== Segment start ==

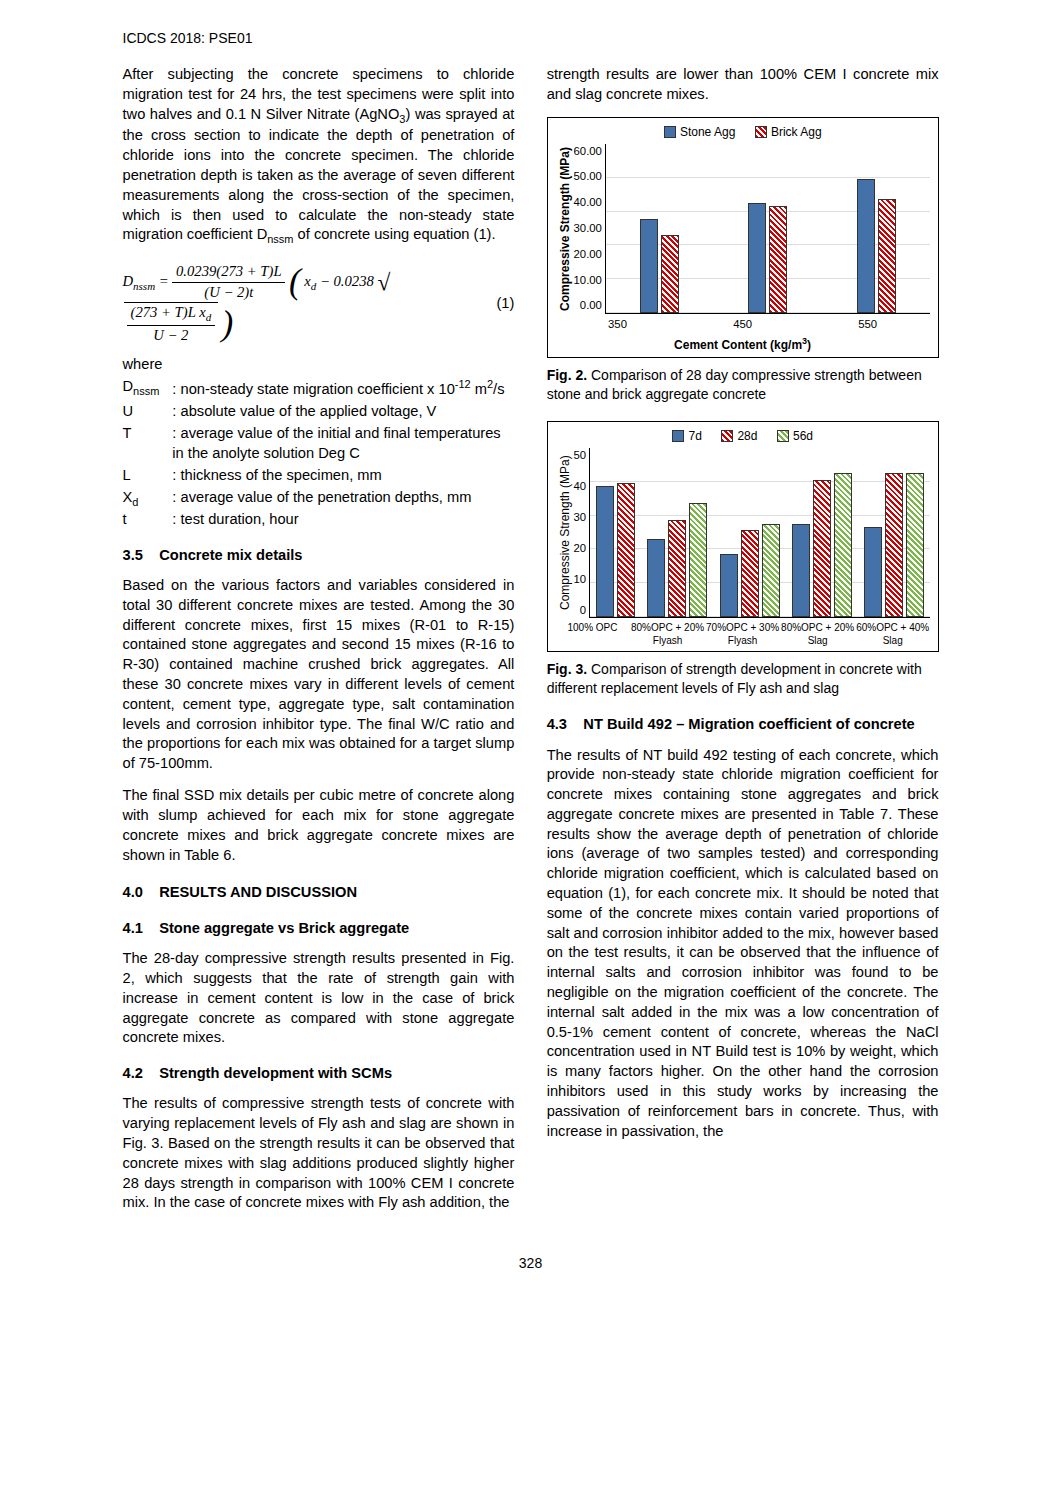ICDCS 2018: PSE01
After subjecting the concrete specimens to chloride migration test for 24 hrs, the test specimens were split into two halves and 0.1 N Silver Nitrate (AgNO3) was sprayed at the cross section to indicate the depth of penetration of chloride ions into the concrete specimen. The chloride penetration depth is taken as the average of seven different measurements along the cross-section of the specimen, which is then used to calculate the non-steady state migration coefficient Dnssm of concrete using equation (1).
Dnssm = 0.0239(273 + T)L (U − 2)t ( xd − 0.0238 √ (273 + T)L xd U − 2 ) (1)
where
Dnssm
: non-steady state migration coefficient x 10-12 m2/s
U
: absolute value of the applied voltage, V
T
: average value of the initial and final temperatures in the anolyte solution Deg C
L
: thickness of the specimen, mm
Xd
: average value of the penetration depths, mm
t
: test duration, hour
3.5 Concrete mix details
Based on the various factors and variables considered in total 30 different concrete mixes are tested. Among the 30 different concrete mixes, first 15 mixes (R-01 to R-15) contained stone aggregates and second 15 mixes (R-16 to R-30) contained machine crushed brick aggregates. All these 30 concrete mixes vary in different levels of cement content, cement type, aggregate type, salt contamination levels and corrosion inhibitor type. The final W/C ratio and the proportions for each mix was obtained for a target slump of 75-100mm.
The final SSD mix details per cubic metre of concrete along with slump achieved for each mix for stone aggregate concrete mixes and brick aggregate concrete mixes are shown in Table 6.
4.0 RESULTS AND DISCUSSION
4.1 Stone aggregate vs Brick aggregate
The 28-day compressive strength results presented in Fig. 2, which suggests that the rate of strength gain with increase in cement content is low in the case of brick aggregate concrete as compared with stone aggregate concrete mixes.
4.2 Strength development with SCMs
The results of compressive strength tests of concrete with varying replacement levels of Fly ash and slag are shown in Fig. 3. Based on the strength results it can be observed that concrete mixes with slag additions produced slightly higher 28 days strength in comparison with 100% CEM I concrete mix. In the case of concrete mixes with Fly ash addition, the
strength results are lower than 100% CEM I concrete mix and slag concrete mixes.
Stone Agg Brick Agg
Compressive Strength (MPa)
60.00 50.00 40.00 30.00 20.00 10.00 0.00
350 450 550
Cement Content (kg/m3)
Fig. 2. Comparison of 28 day compressive strength between stone and brick aggregate concrete
7d 28d 56d
Compressive Strength (MPa)
50 40 30 20 10 0
100% OPC 80%OPC + 20% Flyash 70%OPC + 30% Flyash 80%OPC + 20% Slag 60%OPC + 40% Slag
Fig. 3. Comparison of strength development in concrete with different replacement levels of Fly ash and slag
4.3 NT Build 492 – Migration coefficient of concrete
The results of NT build 492 testing of each concrete, which provide non-steady state chloride migration coefficient for concrete mixes containing stone aggregates and brick aggregate concrete mixes are presented in Table 7. These results show the average depth of penetration of chloride ions (average of two samples tested) and corresponding chloride migration coefficient, which is calculated based on equation (1), for each concrete mix. It should be noted that some of the concrete mixes contain varied proportions of salt and corrosion inhibitor added to the mix, however based on the test results, it can be observed that the influence of internal salts and corrosion inhibitor was found to be negligible on the migration coefficient of the concrete. The internal salt added in the mix was a low concentration of 0.5-1% cement content of concrete, whereas the NaCl concentration used in NT Build test is 10% by weight, which is many factors higher. On the other hand the corrosion inhibitors used in this study works by increasing the passivation of reinforcement bars in concrete. Thus, with increase in passivation, the
328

== Segment end ==

What to work on: Word for word, return the material, omitting the pictures.

Answer area:
ICDCS 2018: PSE01
After subjecting the concrete specimens to chloride migration test for 24 hrs, the test specimens were split into two halves and 0.1 N Silver Nitrate (AgNO3) was sprayed at the cross section to indicate the depth of penetration of chloride ions into the concrete specimen. The chloride penetration depth is taken as the average of seven different measurements along the cross-section of the specimen, which is then used to calculate the non-steady state migration coefficient Dnssm of concrete using equation (1).
Dnssm = 0.0239(273 + T)L (U − 2)t ( xd − 0.0238 √ (273 + T)L xd U − 2 ) (1)
where
Dnssm
: non-steady state migration coefficient x 10-12 m2/s
U
: absolute value of the applied voltage, V
T
: average value of the initial and final temperatures in the anolyte solution Deg C
L
: thickness of the specimen, mm
Xd
: average value of the penetration depths, mm
t
: test duration, hour
3.5 Concrete mix details
Based on the various factors and variables considered in total 30 different concrete mixes are tested. Among the 30 different concrete mixes, first 15 mixes (R-01 to R-15) contained stone aggregates and second 15 mixes (R-16 to R-30) contained machine crushed brick aggregates. All these 30 concrete mixes vary in different levels of cement content, cement type, aggregate type, salt contamination levels and corrosion inhibitor type. The final W/C ratio and the proportions for each mix was obtained for a target slump of 75-100mm.
The final SSD mix details per cubic metre of concrete along with slump achieved for each mix for stone aggregate concrete mixes and brick aggregate concrete mixes are shown in Table 6.
4.0 RESULTS AND DISCUSSION
4.1 Stone aggregate vs Brick aggregate
The 28-day compressive strength results presented in Fig. 2, which suggests that the rate of strength gain with increase in cement content is low in the case of brick aggregate concrete as compared with stone aggregate concrete mixes.
4.2 Strength development with SCMs
The results of compressive strength tests of concrete with varying replacement levels of Fly ash and slag are shown in Fig. 3. Based on the strength results it can be observed that concrete mixes with slag additions produced slightly higher 28 days strength in comparison with 100% CEM I concrete mix. In the case of concrete mixes with Fly ash addition, the
strength results are lower than 100% CEM I concrete mix and slag concrete mixes.
Stone Agg Brick Agg
Compressive Strength (MPa)
60.00 50.00 40.00 30.00 20.00 10.00 0.00
350 450 550
Cement Content (kg/m3)
Fig. 2. Comparison of 28 day compressive strength between stone and brick aggregate concrete
7d 28d 56d
Compressive Strength (MPa)
50 40 30 20 10 0
100% OPC 80%OPC + 20% Flyash 70%OPC + 30% Flyash 80%OPC + 20% Slag 60%OPC + 40% Slag
Fig. 3. Comparison of strength development in concrete with different replacement levels of Fly ash and slag
4.3 NT Build 492 – Migration coefficient of concrete
The results of NT build 492 testing of each concrete, which provide non-steady state chloride migration coefficient for concrete mixes containing stone aggregates and brick aggregate concrete mixes are presented in Table 7. These results show the average depth of penetration of chloride ions (average of two samples tested) and corresponding chloride migration coefficient, which is calculated based on equation (1), for each concrete mix. It should be noted that some of the concrete mixes contain varied proportions of salt and corrosion inhibitor added to the mix, however based on the test results, it can be observed that the influence of internal salts and corrosion inhibitor was found to be negligible on the migration coefficient of the concrete. The internal salt added in the mix was a low concentration of 0.5-1% cement content of concrete, whereas the NaCl concentration used in NT Build test is 10% by weight, which is many factors higher. On the other hand the corrosion inhibitors used in this study works by increasing the passivation of reinforcement bars in concrete. Thus, with increase in passivation, the
328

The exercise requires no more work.